In 1988, Brown asked to register as a Boy Scouts volunteer again, this time in Massachusetts. He noted in his request that he had no criminal activity in the previous 10 years.

The Mohegan Council in Massachusetts allowed him to register on “probation” but then exchanged letters with the Boy Scouts registration service in Texas. The director recommended they not allow him to register. The files does not indicate whether the council followed through on that recommendation. Brown could not be located for comment.

Frederick Maitland, now 80, was the scoutmaster for Troop 51 in the Greater Lowell Council in Massachusetts when he was arrested on sex charges, which were published in The Lowell Sun newspaper on Nov. 3, 1981. He resigned his position with the Boy Scouts less than a week later. The charges eventually were dismissed, and the Boy Scouts of America decided not to refuse registration to Maitland.

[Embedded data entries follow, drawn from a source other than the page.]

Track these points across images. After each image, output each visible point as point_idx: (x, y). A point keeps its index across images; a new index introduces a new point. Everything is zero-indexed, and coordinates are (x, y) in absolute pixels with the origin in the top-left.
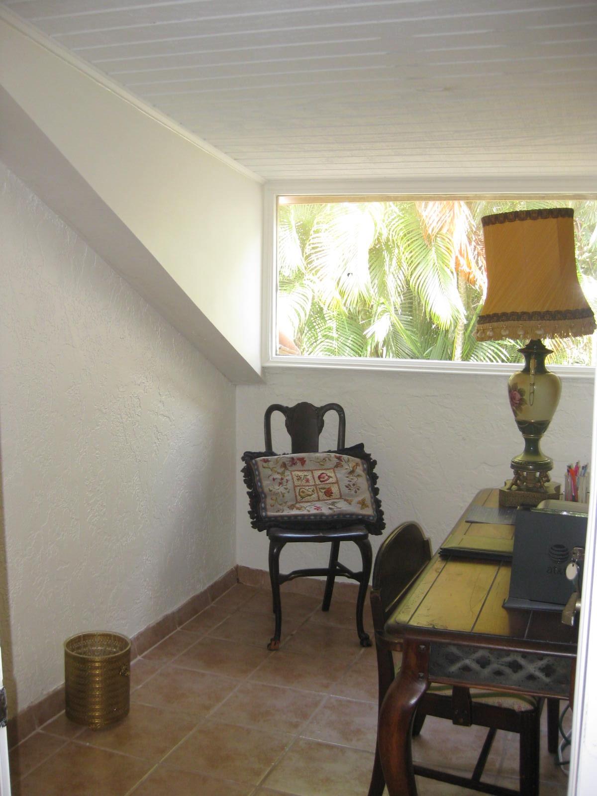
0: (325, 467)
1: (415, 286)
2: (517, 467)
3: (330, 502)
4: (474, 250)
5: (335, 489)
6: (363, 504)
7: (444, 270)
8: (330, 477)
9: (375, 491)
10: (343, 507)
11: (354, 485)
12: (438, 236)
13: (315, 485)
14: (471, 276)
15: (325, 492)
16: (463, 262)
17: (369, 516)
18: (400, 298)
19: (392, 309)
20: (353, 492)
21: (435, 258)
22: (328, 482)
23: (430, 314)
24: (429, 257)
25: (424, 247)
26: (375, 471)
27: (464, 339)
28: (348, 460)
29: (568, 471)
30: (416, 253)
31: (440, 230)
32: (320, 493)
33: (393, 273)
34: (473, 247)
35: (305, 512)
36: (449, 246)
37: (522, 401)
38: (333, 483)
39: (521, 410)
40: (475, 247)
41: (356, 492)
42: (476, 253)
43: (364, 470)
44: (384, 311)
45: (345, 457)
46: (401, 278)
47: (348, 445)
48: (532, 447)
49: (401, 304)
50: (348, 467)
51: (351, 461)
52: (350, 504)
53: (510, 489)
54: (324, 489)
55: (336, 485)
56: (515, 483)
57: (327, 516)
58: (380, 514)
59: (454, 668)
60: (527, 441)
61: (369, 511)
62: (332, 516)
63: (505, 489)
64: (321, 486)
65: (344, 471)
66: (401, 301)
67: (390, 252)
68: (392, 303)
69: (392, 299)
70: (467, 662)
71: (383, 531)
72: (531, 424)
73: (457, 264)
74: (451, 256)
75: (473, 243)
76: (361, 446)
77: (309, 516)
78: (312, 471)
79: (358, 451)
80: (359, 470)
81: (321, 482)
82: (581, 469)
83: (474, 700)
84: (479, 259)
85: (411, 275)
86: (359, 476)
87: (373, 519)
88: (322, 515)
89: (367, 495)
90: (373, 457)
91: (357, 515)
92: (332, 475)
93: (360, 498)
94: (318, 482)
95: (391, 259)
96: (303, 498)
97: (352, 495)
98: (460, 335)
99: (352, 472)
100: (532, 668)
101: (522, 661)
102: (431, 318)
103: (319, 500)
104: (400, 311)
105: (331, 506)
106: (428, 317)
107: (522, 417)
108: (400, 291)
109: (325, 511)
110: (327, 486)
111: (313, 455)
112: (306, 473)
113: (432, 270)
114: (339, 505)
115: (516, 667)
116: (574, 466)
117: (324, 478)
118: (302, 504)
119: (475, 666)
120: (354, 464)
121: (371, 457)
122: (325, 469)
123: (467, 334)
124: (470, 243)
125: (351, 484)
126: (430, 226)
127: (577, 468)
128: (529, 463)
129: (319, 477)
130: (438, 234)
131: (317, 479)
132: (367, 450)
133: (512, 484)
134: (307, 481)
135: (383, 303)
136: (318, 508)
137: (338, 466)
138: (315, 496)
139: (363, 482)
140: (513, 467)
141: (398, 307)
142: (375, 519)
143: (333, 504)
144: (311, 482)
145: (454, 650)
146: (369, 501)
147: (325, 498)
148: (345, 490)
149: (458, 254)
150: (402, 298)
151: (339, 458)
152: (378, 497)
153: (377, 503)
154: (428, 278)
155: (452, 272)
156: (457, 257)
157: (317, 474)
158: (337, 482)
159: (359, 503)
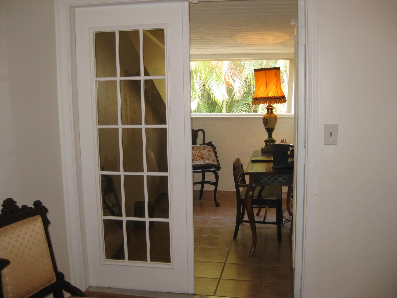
0: (200, 149)
1: (208, 87)
2: (266, 142)
3: (203, 160)
4: (231, 72)
5: (204, 156)
6: (213, 161)
7: (219, 80)
8: (202, 152)
9: (217, 157)
10: (207, 162)
11: (210, 155)
12: (216, 67)
13: (198, 155)
14: (229, 84)
15: (201, 157)
16: (227, 77)
17: (216, 164)
18: (201, 92)
19: (198, 97)
20: (210, 157)
21: (216, 76)
22: (202, 154)
23: (214, 99)
24: (213, 76)
25: (211, 72)
26: (216, 150)
27: (226, 108)
28: (207, 147)
29: (281, 141)
30: (208, 75)
31: (217, 65)
32: (200, 158)
33: (197, 82)
34: (230, 71)
35: (196, 164)
36: (221, 71)
37: (267, 122)
38: (204, 154)
39: (267, 125)
40: (231, 71)
41: (211, 157)
42: (231, 74)
43: (213, 150)
44: (195, 98)
45: (206, 146)
46: (201, 84)
47: (206, 142)
48: (270, 135)
49: (201, 95)
50: (208, 149)
51: (208, 148)
52: (210, 161)
53: (264, 148)
54: (201, 156)
55: (204, 155)
56: (265, 146)
57: (203, 165)
58: (219, 164)
59: (262, 181)
60: (268, 134)
61: (215, 163)
62: (204, 165)
63: (263, 148)
64: (200, 156)
65: (206, 151)
66: (201, 93)
67: (196, 74)
68: (198, 94)
69: (198, 93)
70: (265, 179)
71: (220, 169)
72: (270, 129)
73: (225, 79)
74: (222, 75)
75: (230, 70)
76: (211, 143)
77: (197, 165)
78: (196, 151)
79: (210, 144)
80: (211, 150)
81: (200, 154)
82: (284, 141)
83: (263, 199)
84: (233, 76)
85: (207, 83)
86: (211, 152)
87: (217, 165)
88: (201, 164)
89: (214, 158)
90: (215, 146)
91: (212, 164)
92: (203, 152)
93: (212, 159)
94: (198, 154)
95: (196, 77)
96: (194, 160)
97: (209, 158)
98: (225, 107)
99: (209, 151)
100: (280, 179)
101: (278, 178)
102: (214, 100)
103: (199, 160)
104: (201, 97)
105: (204, 162)
106: (213, 100)
107: (267, 127)
108: (201, 89)
109: (202, 163)
110: (202, 155)
111: (195, 145)
112: (194, 152)
113: (214, 81)
114: (206, 161)
115: (277, 179)
116: (282, 140)
117: (200, 153)
118: (194, 162)
119: (267, 180)
120: (209, 148)
121: (214, 146)
122: (200, 150)
123: (228, 106)
124: (229, 70)
125: (209, 154)
126: (213, 63)
127: (283, 140)
128: (269, 140)
129: (199, 153)
130: (216, 66)
131: (198, 153)
132: (212, 143)
133: (265, 147)
134: (195, 154)
135: (195, 95)
136: (200, 162)
137: (204, 149)
138: (198, 159)
139: (213, 154)
140: (265, 141)
141: (200, 95)
142: (218, 165)
143: (204, 161)
144: (196, 155)
145: (262, 177)
146: (215, 160)
147: (201, 159)
148: (207, 156)
149: (225, 74)
150: (202, 92)
151: (204, 146)
152: (218, 159)
153: (218, 161)
154: (213, 84)
155: (223, 82)
156: (224, 76)
157: (198, 152)
158: (205, 154)
159: (212, 160)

Harold Bailey, of Bucksport, was 54 when he was convicted in 1978 of unlawful sexual contact and sexual abuse of a minor and was sentenced to a year in jail, according to records in the files. The paper company employee was accused of having sex with several members of his troop in Bucksport.

David J. Brunette, a Kittery Scout volunteer, was banned from the organization in 1983 when he was charged with sexual assault on a 13-year-old Boy Scout and giving the boy alcohol.

In 1986, he was found guilty of the felony charge of gross sexual misconduct and was given a two-year sentence, with time suspended except for the five months he had already served, according to the State Bureau of Identification. Years later, in 1999, he was charged and convicted of possession of child pornography and was sentenced to five years in prison and three years of supervised release.

Searches on Internet databases indicate Brunette died in 2008. Brunette appeared at one time on the Maine sex offender registry.